** 原文节选 **
□ □ □
当温度低至-70℃时,细胞内的代谢活动及酶活性几乎全部停止,低于-130℃时,细胞能达到佳存活率。液氮可实现细胞的长期保存。

冷冻保护剂二甲基亚砜(DMSO)能快速穿透细胞膜进入细胞,降低冰点,延缓冻存过程,同时增加细胞膜的通透性,提高细胞内离子浓度,减少细胞内冰晶的形成,从而达到保护细胞的目的。


贴壁细胞冻存操作步骤:

1、预热冻存液;

2、用PBS冲洗细胞,加入胰酶消化(此步骤同细胞传代操作);

3、终止消化后,重悬细胞,转移至无菌EP管,1000rpm离心5min;

4、弃上清,加入预热的细胞冻存液,细胞冻存佳密度为5×10^6~1×10^7/ml,一般不低于5×10^5/ml;

5、分装完毕后,拧紧冻存管盖并做好标记;

6、将分装好的冻存管转入程序降温盒,放入-80℃冰箱过夜;

7、将冻存管转移至液氮长期保存。


悬浮细胞冻存操作步骤:

1、用移液管将细胞悬液吹吸均匀,将细胞悬液移入离心管;

2、1000rpm离心 3 min,收集细胞沉淀;

3、用预热的冻存液重悬细胞,细胞冻存佳密度为3-5×10^6/ml,一般不低于5×10^5/ml;

4、分装完毕后,拧紧冻存管盖并做好标记;

5、将分装好的冻存管转入程序降温盒,放入-80℃冰箱过夜;

6、将冻存管转移至液氮长期保存。
□ □ □
** 所给数据 **
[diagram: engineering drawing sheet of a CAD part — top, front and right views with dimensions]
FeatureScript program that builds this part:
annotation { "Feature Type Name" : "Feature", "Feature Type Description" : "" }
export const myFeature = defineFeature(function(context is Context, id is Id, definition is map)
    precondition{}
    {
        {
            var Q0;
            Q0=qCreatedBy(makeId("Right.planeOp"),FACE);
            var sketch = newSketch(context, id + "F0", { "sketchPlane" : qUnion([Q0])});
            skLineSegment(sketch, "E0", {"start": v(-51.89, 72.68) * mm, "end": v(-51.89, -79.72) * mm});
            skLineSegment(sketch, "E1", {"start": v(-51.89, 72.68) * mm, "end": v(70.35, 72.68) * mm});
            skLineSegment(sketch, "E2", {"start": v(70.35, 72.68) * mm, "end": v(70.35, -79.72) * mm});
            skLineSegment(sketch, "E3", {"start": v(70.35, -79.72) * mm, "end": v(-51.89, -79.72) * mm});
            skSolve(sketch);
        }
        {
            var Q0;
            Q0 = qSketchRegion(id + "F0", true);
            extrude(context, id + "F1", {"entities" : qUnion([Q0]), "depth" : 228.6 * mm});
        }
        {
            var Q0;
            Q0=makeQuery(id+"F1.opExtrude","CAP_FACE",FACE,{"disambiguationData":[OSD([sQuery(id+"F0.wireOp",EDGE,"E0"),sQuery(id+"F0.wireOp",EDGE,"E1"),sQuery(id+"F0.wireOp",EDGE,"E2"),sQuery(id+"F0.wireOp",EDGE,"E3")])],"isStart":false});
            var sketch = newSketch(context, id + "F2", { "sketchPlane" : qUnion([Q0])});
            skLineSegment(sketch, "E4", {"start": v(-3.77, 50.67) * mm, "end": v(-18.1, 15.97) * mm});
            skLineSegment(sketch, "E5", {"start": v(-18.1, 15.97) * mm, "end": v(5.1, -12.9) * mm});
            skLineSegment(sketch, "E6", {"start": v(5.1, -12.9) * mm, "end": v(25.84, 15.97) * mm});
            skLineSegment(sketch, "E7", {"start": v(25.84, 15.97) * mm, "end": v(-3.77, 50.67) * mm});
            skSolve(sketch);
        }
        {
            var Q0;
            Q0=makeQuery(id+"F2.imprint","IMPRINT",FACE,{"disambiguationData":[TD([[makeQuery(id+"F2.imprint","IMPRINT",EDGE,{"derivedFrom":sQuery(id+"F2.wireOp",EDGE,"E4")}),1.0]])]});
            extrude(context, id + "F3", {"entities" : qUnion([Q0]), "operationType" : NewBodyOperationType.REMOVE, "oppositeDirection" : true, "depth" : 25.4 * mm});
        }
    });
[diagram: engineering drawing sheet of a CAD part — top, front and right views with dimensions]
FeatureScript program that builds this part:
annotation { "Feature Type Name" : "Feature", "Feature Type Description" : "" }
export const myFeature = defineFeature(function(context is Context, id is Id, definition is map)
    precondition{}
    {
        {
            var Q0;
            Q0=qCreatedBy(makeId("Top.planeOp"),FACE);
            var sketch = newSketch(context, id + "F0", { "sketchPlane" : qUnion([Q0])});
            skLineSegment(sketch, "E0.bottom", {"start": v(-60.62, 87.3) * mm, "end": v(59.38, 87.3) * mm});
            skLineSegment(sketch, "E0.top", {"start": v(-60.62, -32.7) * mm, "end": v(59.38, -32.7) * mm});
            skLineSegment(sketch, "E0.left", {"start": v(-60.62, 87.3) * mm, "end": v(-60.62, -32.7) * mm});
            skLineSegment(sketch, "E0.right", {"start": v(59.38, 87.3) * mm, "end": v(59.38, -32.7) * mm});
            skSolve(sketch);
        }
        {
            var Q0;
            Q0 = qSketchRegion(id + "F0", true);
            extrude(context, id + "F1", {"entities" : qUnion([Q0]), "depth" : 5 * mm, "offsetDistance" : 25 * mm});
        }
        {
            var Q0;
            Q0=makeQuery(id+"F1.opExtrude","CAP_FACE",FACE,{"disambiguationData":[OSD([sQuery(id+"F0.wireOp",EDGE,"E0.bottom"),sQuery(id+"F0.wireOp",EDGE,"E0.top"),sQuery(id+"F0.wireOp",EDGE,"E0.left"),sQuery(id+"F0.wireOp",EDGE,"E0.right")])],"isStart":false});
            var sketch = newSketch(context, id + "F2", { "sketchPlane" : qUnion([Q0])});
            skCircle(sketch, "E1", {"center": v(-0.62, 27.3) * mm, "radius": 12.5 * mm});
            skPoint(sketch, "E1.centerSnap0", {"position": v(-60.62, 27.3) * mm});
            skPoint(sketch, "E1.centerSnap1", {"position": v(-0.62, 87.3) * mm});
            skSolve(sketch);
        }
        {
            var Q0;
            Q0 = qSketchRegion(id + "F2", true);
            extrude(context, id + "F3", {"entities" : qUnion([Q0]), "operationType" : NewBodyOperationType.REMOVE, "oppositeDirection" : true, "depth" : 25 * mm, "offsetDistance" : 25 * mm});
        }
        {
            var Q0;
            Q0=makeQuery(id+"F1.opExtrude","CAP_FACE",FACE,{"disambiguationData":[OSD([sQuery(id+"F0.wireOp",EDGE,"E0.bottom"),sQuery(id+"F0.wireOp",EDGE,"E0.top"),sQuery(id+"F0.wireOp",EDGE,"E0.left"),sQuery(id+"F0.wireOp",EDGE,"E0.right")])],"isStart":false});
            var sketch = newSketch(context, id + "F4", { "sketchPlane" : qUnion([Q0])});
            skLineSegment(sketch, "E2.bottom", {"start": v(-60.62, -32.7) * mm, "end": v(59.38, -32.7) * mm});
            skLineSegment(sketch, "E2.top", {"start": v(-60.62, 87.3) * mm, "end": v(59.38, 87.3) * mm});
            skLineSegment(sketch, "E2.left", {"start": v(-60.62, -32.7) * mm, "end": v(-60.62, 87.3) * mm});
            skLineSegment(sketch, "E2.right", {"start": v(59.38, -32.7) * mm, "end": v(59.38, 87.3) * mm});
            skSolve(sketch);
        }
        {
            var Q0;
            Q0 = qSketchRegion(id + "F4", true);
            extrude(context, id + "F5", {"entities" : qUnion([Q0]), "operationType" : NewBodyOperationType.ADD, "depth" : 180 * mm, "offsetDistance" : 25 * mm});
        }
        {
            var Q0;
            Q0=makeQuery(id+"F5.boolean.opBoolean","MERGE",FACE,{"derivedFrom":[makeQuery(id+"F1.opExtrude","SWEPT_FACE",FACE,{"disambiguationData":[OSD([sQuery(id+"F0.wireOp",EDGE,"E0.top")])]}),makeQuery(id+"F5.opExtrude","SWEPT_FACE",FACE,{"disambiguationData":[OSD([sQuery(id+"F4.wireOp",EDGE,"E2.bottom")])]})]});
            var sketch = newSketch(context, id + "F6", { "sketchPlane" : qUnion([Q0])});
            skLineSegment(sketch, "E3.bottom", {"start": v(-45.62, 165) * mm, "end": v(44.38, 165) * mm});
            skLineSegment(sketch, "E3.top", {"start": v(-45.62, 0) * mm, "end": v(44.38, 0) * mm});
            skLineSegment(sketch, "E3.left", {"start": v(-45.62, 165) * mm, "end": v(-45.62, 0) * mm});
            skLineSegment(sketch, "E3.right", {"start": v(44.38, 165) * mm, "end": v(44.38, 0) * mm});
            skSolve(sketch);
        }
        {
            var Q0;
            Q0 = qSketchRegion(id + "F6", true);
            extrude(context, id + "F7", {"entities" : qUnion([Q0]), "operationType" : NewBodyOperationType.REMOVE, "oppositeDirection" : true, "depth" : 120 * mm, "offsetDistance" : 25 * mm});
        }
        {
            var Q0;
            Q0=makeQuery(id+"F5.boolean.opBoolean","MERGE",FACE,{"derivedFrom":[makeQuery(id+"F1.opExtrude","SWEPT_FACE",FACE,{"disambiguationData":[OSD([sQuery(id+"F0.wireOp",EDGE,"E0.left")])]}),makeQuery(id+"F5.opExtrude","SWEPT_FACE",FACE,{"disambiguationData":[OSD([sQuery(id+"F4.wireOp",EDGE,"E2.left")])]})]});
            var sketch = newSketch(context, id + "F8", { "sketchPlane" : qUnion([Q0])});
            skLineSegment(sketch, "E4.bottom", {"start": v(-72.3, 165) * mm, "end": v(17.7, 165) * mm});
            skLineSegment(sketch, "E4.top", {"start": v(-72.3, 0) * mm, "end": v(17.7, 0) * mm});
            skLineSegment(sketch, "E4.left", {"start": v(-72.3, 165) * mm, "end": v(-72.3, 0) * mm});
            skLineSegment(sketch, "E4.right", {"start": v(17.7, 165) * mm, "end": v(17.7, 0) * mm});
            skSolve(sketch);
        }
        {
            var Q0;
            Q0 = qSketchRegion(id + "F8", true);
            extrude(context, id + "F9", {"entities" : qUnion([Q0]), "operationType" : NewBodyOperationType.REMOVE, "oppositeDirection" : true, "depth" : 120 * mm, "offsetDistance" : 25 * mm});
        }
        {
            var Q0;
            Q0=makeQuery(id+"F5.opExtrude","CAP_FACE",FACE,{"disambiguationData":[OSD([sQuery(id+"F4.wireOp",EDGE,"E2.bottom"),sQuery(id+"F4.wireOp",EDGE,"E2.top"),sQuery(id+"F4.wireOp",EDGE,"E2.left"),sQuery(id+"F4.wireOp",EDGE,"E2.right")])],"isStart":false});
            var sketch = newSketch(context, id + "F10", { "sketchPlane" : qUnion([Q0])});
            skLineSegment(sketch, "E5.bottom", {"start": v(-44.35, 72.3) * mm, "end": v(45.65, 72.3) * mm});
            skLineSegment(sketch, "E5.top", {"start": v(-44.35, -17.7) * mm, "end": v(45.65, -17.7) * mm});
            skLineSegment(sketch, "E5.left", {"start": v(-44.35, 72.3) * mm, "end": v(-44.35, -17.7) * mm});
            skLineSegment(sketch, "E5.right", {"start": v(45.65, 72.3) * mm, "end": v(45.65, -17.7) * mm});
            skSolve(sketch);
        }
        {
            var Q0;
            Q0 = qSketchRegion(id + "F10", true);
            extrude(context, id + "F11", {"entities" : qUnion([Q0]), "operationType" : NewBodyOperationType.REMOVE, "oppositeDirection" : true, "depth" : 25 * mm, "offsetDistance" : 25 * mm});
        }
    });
□ □ □
** 练习题目 **
将细胞冻存原文中从“1、用移液管将细胞悬液吹吸均匀,将细胞悬液移入离心管;”到“6、将冻存管转移至液氮长期保存。”的这一段原样照录。

** 作答 **
1、用移液管将细胞悬液吹吸均匀,将细胞悬液移入离心管;

2、1000rpm离心 3 min,收集细胞沉淀;

3、用预热的冻存液重悬细胞,细胞冻存佳密度为3-5×10^6/ml,一般不低于5×10^5/ml;

4、分装完毕后,拧紧冻存管盖并做好标记;

5、将分装好的冻存管转入程序降温盒,放入-80℃冰箱过夜;

6、将冻存管转移至液氮长期保存。